** Opening Quoted passage block **

Return subset of the passed states which are representative.

The states for each particle is clustered and then the passed states are reduced to only be on the centers of that clustering.

The XYZ coordinates are used for clustering, there is not currently a nice mechanism to vary this, but it should be figured out. Probably by subclasses statistics::Embedding to statistics::ParticleEmbedding which has a method which takes a particle.

display::Geometries IMP::domino::get_subset_graph_geometry ( const SubsetGraph &  ig)

Display the subsets of a subset graph, superimposed on the 3D coordinates of the particles.

Subsets IMP::domino::get_subsets ( const SubsetGraph &  g)

Gets all of the Subsets of a SubsetGraph.

void IMP::domino::load_leaf_assignments ( const Subset &  subset,
AssignmentsTable *  at,
AssignmentContainer *  ac 
)

Fill in assignments for a leaf.

void IMP::domino::load_merged_assignments ( const Subset &  first_subset,
AssignmentContainer *  first,
const Subset &  second_subset,
AssignmentContainer *  second,
const SubsetFilterTablesTemp &  filters,
AssignmentContainer *  ret 
)

Fill in assignments for an internal node.

The passed assignments, the ordering for the children is that of the node indexes for the children.

void IMP::domino::load_merged_assignments_random_order ( const Subset &  first_subset,
AssignmentContainer *  first,
const Subset &  second_subset,
AssignmentContainer *  second,
const SubsetFilterTablesTemp &  filters,
unsigned int  maximum_tries,
AssignmentContainer *  ret 
)

Sample from the merged assignments.

The passed assignments, the ordering for the children is that of the node indexes for the children.

It will try maximum_tries times to merge an assignment from the first set with a randomly chosen assignment from the second. Note that duplicate solutions may be present in the output and the output will never be guaranteed to be complete.

Warning: load_sampled_merged_assignments has not been stabilized and is likely to change without notice.
void IMP::domino::load_particle_states ( const Subset &  s,
const Assignment &  ss,
const ParticleStatesTable *  pst 
)

Load the appropriate state for each particle in a Subset.

** Closing Quoted passage block **

Brief 1: Reproduce the passage of the IMP domino reference starting with "Subsets IMP::domino::get_subsets ( const" and going on through "for a leaf.".

** Opening Stored data block **

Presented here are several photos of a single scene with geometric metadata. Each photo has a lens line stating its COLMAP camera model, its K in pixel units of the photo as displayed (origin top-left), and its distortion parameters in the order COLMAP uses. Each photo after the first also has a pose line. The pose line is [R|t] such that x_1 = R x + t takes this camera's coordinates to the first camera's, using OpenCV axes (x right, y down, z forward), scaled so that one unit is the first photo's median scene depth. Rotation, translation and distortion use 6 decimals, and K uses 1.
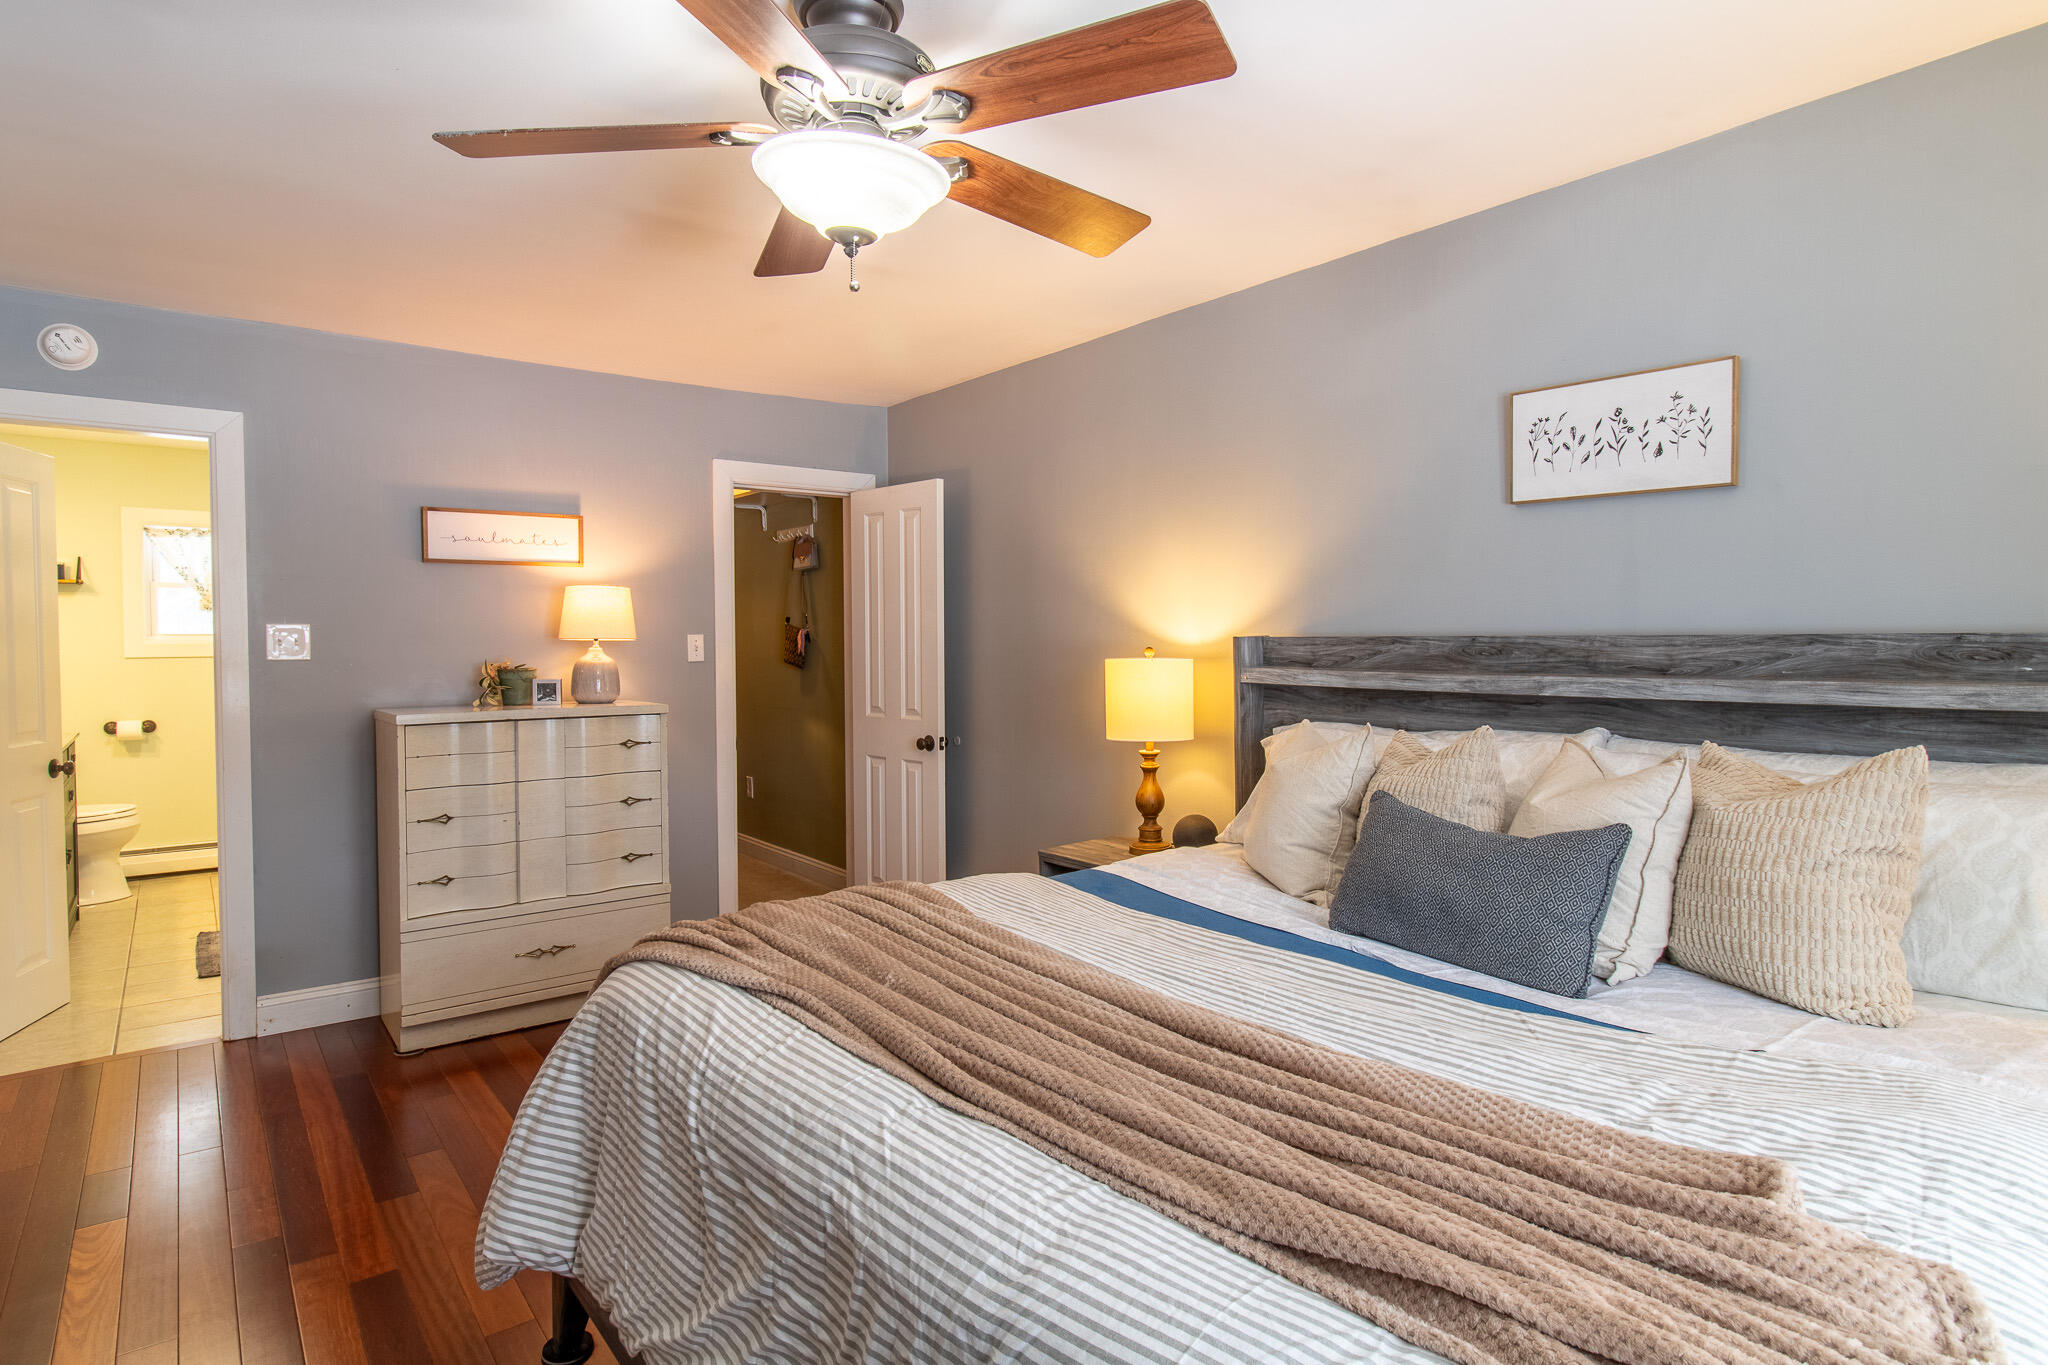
lens RADIAL K [[1115.8, 0, 1022.4], [0, 1115.8, 646.9], [0, 0, 1]] dist [0.006285, 0.001654]
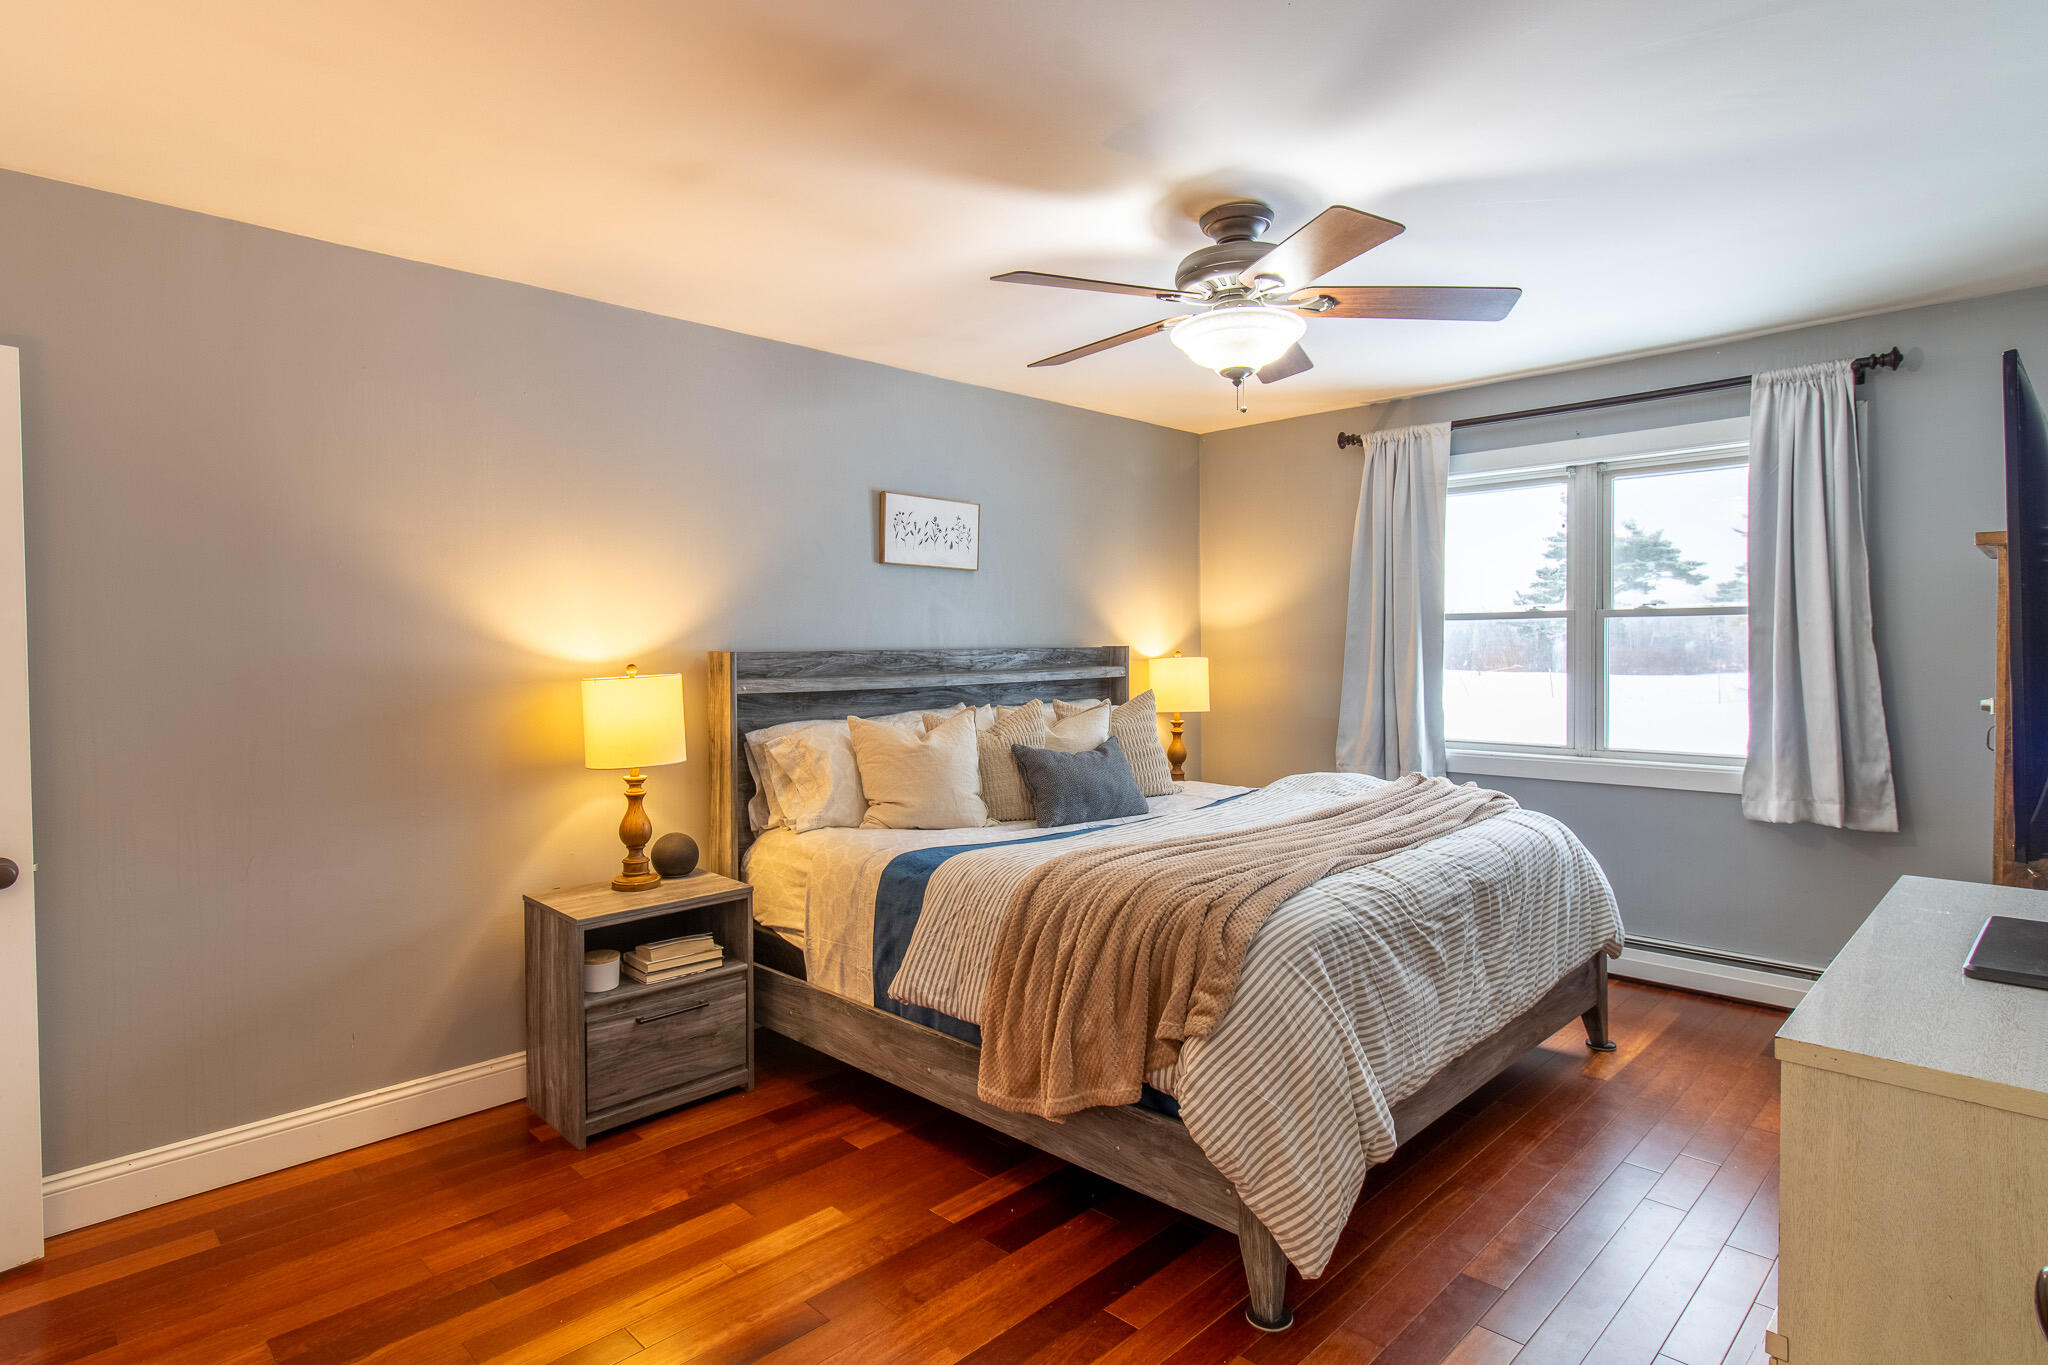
lens RADIAL K [[1115.8, 0, 1022.4], [0, 1115.8, 646.9], [0, 0, 1]] dist [0.006285, 0.001654]
pose [[-0.157960, 0.007123, 0.987420, -0.997752], [0.020504, 0.999782, -0.003932, -0.004395], [-0.987233, 0.019625, -0.158072, 0.971875]]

** Closing Stored data block **

Brief 2: Rewrite the records with "single scene" changed to "single location" and everything else kept as it is, leaving the pictures out.

Exercise answer 1:
Subsets IMP::domino::get_subsets ( const SubsetGraph &  g)

Gets all of the Subsets of a SubsetGraph.

void IMP::domino::load_leaf_assignments ( const Subset &  subset,
AssignmentsTable *  at,
AssignmentContainer *  ac 
)

Fill in assignments for a leaf.

Exercise answer 2:
Presented here are several photos of a single location with geometric metadata. Each photo has a lens line stating its COLMAP camera model, its K in pixel units of the photo as displayed (origin top-left), and its distortion parameters in the order COLMAP uses. Each photo after the first also has a pose line. The pose line is [R|t] such that x_1 = R x + t takes this camera's coordinates to the first camera's, using OpenCV axes (x right, y down, z forward), scaled so that one unit is the first photo's median scene depth. Rotation, translation and distortion use 6 decimals, and K uses 1.
lens RADIAL K [[1115.8, 0, 1022.4], [0, 1115.8, 646.9], [0, 0, 1]] dist [0.006285, 0.001654]
lens RADIAL K [[1115.8, 0, 1022.4], [0, 1115.8, 646.9], [0, 0, 1]] dist [0.006285, 0.001654]
pose [[-0.157960, 0.007123, 0.987420, -0.997752], [0.020504, 0.999782, -0.003932, -0.004395], [-0.987233, 0.019625, -0.158072, 0.971875]]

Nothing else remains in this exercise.